En anglais, surtitrage inclusif en français

Dès: 16 ans, 110 min.


Brandy Butler est une artiste et musicienne américaine qui s’est imposée en Suisse comme performeuse, compositrice, pédagogue et activiste. Née à Reading, en Pennsylvanie, formée à l’University of the Arts de Philadelphie, elle s’installe en Suisse en 2003 et devient rapidement une figure notable de la scène zurichoise. Son travail englobe projets solos et pièces mêlant théâtre et performance, abordant les thèmes de la communauté, de l’identité et de la transformation.

* Elisabeth Kübler-Ross (1926–2004), psychiatre américano-suisse, est connue pour ses travaux pionniers sur la fin de vie et la psychologie du deuil. Elle a introduit le modèle des cinq réactions possibles face au deuil-déni, colère, marchandage, dépression et acceptation - sans ordre fixe. Elles sont toutefois contestées pour leur manque de fondement empirique, leur caractère trop linéaire et leur difficulté à représenter la diversité réelle des réactions au deuil.

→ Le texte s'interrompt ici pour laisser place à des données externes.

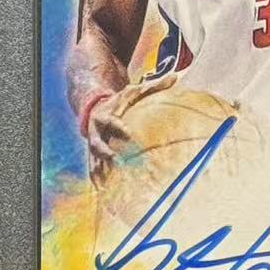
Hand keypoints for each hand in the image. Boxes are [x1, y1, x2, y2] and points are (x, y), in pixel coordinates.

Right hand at [84, 72, 177, 186]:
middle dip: (105, 152)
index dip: (118, 127)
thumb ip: (154, 86)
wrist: (96, 107)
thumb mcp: (135, 91)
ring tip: (105, 184)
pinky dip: (98, 181)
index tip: (128, 134)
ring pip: (94, 160)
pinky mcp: (95, 156)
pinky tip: (103, 193)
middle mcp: (96, 132)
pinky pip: (95, 170)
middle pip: (98, 143)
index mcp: (105, 115)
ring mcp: (94, 145)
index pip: (110, 121)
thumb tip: (176, 76)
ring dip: (100, 171)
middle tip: (116, 160)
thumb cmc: (122, 101)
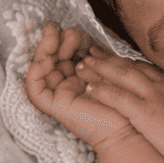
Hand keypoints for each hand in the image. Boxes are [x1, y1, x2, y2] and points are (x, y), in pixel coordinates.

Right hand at [26, 23, 137, 151]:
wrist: (127, 131)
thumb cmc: (123, 104)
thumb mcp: (108, 72)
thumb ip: (95, 57)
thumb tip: (83, 37)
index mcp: (80, 77)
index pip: (66, 54)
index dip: (68, 40)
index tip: (79, 31)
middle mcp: (67, 85)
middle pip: (52, 58)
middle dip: (58, 41)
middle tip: (70, 31)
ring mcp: (59, 95)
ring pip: (42, 67)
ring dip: (47, 49)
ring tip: (58, 35)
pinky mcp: (53, 106)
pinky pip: (35, 86)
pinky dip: (36, 69)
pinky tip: (45, 58)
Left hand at [75, 45, 163, 162]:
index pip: (142, 67)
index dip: (123, 61)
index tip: (110, 56)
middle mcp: (158, 85)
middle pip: (127, 66)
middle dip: (106, 58)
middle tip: (89, 52)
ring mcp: (151, 97)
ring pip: (120, 76)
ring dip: (99, 69)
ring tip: (81, 65)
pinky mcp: (145, 112)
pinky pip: (119, 97)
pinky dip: (103, 90)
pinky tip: (89, 88)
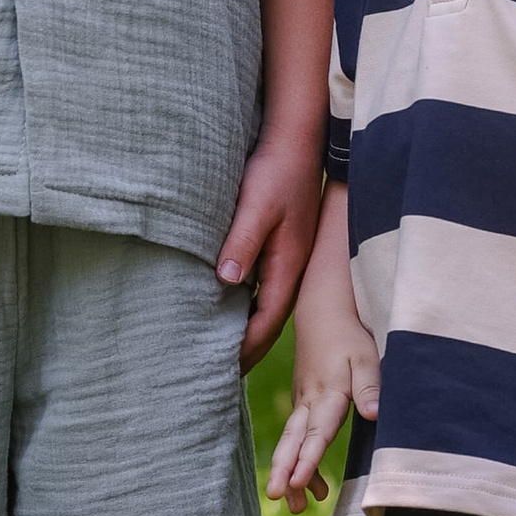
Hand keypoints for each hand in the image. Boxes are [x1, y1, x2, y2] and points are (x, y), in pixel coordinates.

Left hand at [217, 130, 324, 371]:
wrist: (297, 140)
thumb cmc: (275, 170)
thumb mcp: (256, 205)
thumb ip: (242, 243)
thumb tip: (226, 282)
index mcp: (288, 266)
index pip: (265, 322)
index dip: (244, 349)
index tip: (221, 371)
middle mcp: (292, 269)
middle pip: (269, 322)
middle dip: (247, 350)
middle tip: (218, 376)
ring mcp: (289, 259)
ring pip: (267, 306)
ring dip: (247, 329)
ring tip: (221, 352)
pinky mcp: (282, 247)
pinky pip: (265, 288)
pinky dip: (248, 306)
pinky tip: (231, 309)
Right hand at [267, 311, 380, 510]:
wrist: (323, 314)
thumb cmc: (349, 336)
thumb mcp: (365, 357)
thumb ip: (370, 386)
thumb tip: (373, 415)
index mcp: (327, 393)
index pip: (316, 432)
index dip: (307, 458)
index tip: (296, 481)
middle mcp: (309, 401)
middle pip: (293, 441)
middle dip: (284, 470)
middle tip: (277, 496)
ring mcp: (302, 403)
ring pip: (291, 442)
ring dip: (290, 473)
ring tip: (294, 507)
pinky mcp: (303, 404)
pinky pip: (296, 437)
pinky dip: (298, 461)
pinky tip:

** Peter Gasser (né en 1960), psychiatre suisse, est reconnu pour ses recherches officiellement autorisées sur les psychothérapies assistées par psychédéliques, dont l’une des premières études suisses modernes sur l’usage clinique du LSD (2007–2012).
Ses travaux, menés à Soleure, portent sur l’usage de substances telles que le LSD ou la MDMA (substance psychoactive de synthèse appartenant à la famille des amphétamines) sous supervision médicale stricte lorsque les traitements conventionnels ne suffisent pas.